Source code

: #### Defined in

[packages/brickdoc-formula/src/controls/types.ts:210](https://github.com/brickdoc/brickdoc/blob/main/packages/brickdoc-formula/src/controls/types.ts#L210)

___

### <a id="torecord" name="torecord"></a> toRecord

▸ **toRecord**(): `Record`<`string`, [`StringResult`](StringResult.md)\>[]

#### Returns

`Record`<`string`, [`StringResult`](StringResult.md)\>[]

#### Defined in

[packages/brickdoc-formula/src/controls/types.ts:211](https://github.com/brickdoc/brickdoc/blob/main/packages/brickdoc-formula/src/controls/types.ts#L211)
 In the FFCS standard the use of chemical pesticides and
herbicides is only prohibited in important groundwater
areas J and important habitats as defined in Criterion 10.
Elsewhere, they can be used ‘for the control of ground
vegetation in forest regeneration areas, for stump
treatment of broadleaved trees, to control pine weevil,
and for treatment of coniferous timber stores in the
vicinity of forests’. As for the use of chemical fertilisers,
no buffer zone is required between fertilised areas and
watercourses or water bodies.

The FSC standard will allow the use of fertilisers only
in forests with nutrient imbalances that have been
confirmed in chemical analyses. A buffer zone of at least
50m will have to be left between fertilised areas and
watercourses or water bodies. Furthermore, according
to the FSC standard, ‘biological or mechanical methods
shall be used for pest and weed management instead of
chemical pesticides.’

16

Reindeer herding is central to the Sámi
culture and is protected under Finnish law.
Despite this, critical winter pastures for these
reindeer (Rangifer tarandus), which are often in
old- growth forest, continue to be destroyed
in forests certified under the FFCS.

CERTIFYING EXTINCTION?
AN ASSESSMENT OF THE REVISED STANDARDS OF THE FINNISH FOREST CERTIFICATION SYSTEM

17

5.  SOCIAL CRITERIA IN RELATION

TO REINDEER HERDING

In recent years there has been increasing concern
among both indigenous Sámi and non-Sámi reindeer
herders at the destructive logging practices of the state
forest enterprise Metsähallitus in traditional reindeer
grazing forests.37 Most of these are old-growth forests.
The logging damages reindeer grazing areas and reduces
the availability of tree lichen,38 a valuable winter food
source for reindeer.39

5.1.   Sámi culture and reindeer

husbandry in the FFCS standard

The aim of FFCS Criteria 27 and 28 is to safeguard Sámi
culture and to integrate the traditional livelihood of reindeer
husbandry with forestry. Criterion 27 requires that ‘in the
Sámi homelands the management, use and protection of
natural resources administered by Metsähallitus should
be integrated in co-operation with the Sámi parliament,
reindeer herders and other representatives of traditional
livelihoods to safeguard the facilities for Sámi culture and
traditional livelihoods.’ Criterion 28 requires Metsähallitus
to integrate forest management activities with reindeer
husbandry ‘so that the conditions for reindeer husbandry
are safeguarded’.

***

In the records above, locate the lines holding the word "areas". Copy each of them.

→ Solution:
areas J and important habitats as defined in Criterion 10.
vegetation in forest regeneration areas, for stump
no buffer zone is required between fertilised areas and
50m will have to be left between fertilised areas and
The logging damages reindeer grazing areas and reduces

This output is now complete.